29.

1.2K 98 109
                                    

Keyifli okumalar!

Ha Neul⭐️

"Bayan Jeon,''

Avukatım konuşmaya devam edeceği sırada telefonu kulağımla omzum arasına sıkıştırıp kendime yemek hazırlarken dinlemeye devam ettim.

''Eşiniz imza attı. Duruşmanızı hemen ayarlamaya çalışacağım.''

Söylediği şey ile nefesim kesilirken duraksadım birkaç saniye. Ondan ayrılmak istemediğim, ona ihtiyaç duyacağım apaçıktı. Fakat buna mecbur bırakmıştı beni. Birinin çıkıp "Sana şaka yaptık, eşek şakası." demesini bekliyordum hala. Bitiyordu işte. Beklemediğim bir şekilde, beklemediğim bir anda alt üst olmuştuk.

''En erken ne zamanı öngörüyorsunuz?'' diye sordum. Sessiz kaldığımdan sesim çatallı çıkmıştı.

''Yarına bir duruşma ayarlanabilir gibi görünüyor. Sizi haberdar edeceğim, eşinizin avukatı ile birlikte ayarlayacağız zaten.'' dediğinde kafamı salladım ağır bir şekilde.

''Tamam, teşekkür ederim. Görüşmek üzere.''

Telefonu almak için elimdeki bıçağı bıraktım ve telefonu kapatıp tezgaha bıraktım gelişigüzel. Bıçağı alıp işime devam edecektim ama ellerim titriyordu. Ruhum, vücudum bir arayış içindeydi. Jungkook'u arıyordum. Beni sinir etmek için çaba sarf etmesini arıyordum. Şakadan küstüğümde barışmak için bin bir yol arayışını arıyordum. Sarılışını, öpüşünü ve o güzel sesiyle Ha Neul, deyişini arıyordum. Susamışım gibi hissettiriyordu fakat biliyordum ki bu susuzluktan asla kurtulamayacaktım artık.

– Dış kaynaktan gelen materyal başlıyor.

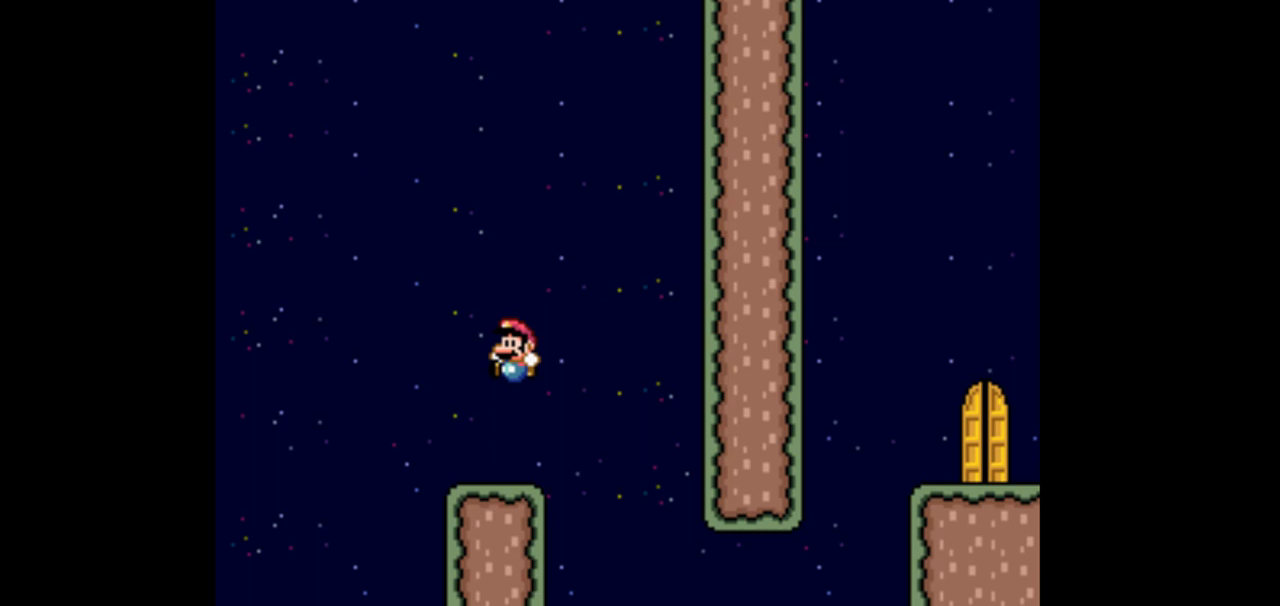
{"buttons": ["Y", "DPAD_UP", "DPAD_LEFT"], "events": [[433, "DPAD_UP", "down"]]}
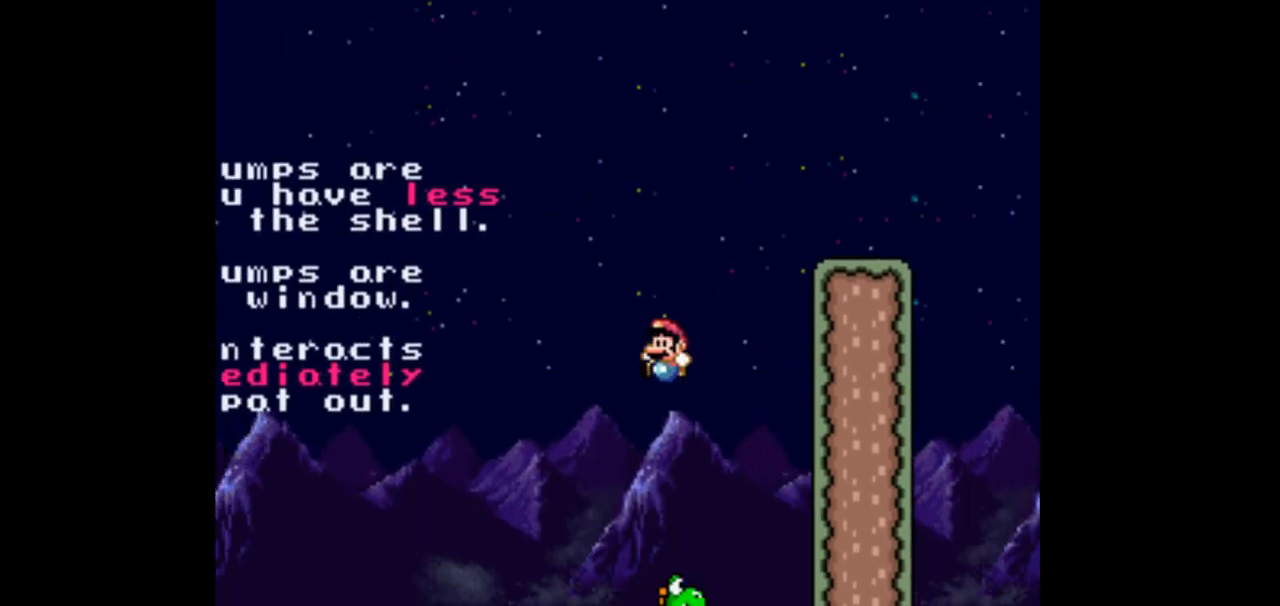
{"buttons": ["Y", "DPAD_RIGHT"], "events": [[300, "DPAD_LEFT", "up"], [333, "DPAD_RIGHT", "down"], [333, "DPAD_UP", "up"]]}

Bıçağı tezgaha sertçe bırakıp ellerimi yıkadıktan sonra hışımla çıktım mutfaktan. Sürekli düşünüyordum, düşünmediğim tek bir an yoktu. Düşünmemek için uyuduğum anlardaysa Jungkook beni bu sefer rüyalarımda karşılıyordu.

Zar zor topladığım salona girip koltuğa oturdum. Ne yazık ki kafamı dağıtmak için bile televizyon izleyemiyordum, Jungkook televizyonu yere fırlattığı için bozulmuştu ve çok fazla kırılmıştı. Ben de çözümü çöpe atarak bulmuştum.

Birkaç dakika boyunca salonda oturduğumda Jungkook'u bulmaya karar verdim. Aniden ayaklanıp üzerime ceket almak için çıkacakken mutfaktan yükselen telefon zil sesimle duraksadım.

Mutfağa yönelip arayana baktıktan sonra hızlıca cevapladım.

''Diana?'' dedim açar açmaz.

''İşin var mı bugün? Biraz dolaşıp oturalım diyecektim.'' diyerek konuya girdi hemen.

''Jungkook'un yanına gideceğim.'' dedim. ''Sonra bir işim yok.''

''Jungkook mu?'' diye sordu şaşkınlıkla.

''Duruşmamız büyük ihtimalle yarın, bilmiyorum konuşmamız gerekenler vardır diye düşündüm.'' dedim ve gülmeye çalıştım. ''Boşanan insanların konuşacakları olur yani öyle değil mi?''

''Ha Neul...'' dedi Diana ve birkaç saniye bekledikten sonra devam etti. ''Jungkook'u görmek mi istiyorsun?''

''Hayır!'' dedim aniden. ''Hayır, Diana ben-''

Cümlemi tamamlayamadım ve durdum bir süre. Onu görmek istemiyordum, kesinlikle görmek istemiyordum. Amacım konuşmaktı, sadece konuşmak. Yani... Öyleydi değil mi?

''Neyse...'' dedi Diana. Bir açıklama yapamayacağımı anlamış olsa gerekti. ''Jungkook ile konuştuktan sonra beni almaya gel. Dolaşırız ve biraz otururuz.''

Onu onaylayıp vedalaştıktan sonra telefonu kapattım. Bir an önce çıkmak istediğimden ceketimi geçirdim üstüme, çantamı aldıktan sonraysa çıktım. Yol boyunca söyleyeceklerimi düşünmüş ve bir plan yapmaya çalışmıştım ancak ne söyleyeceğimi ya da söyleyeceklerimi nasıl söyleyebileceğimi bilmiyordum.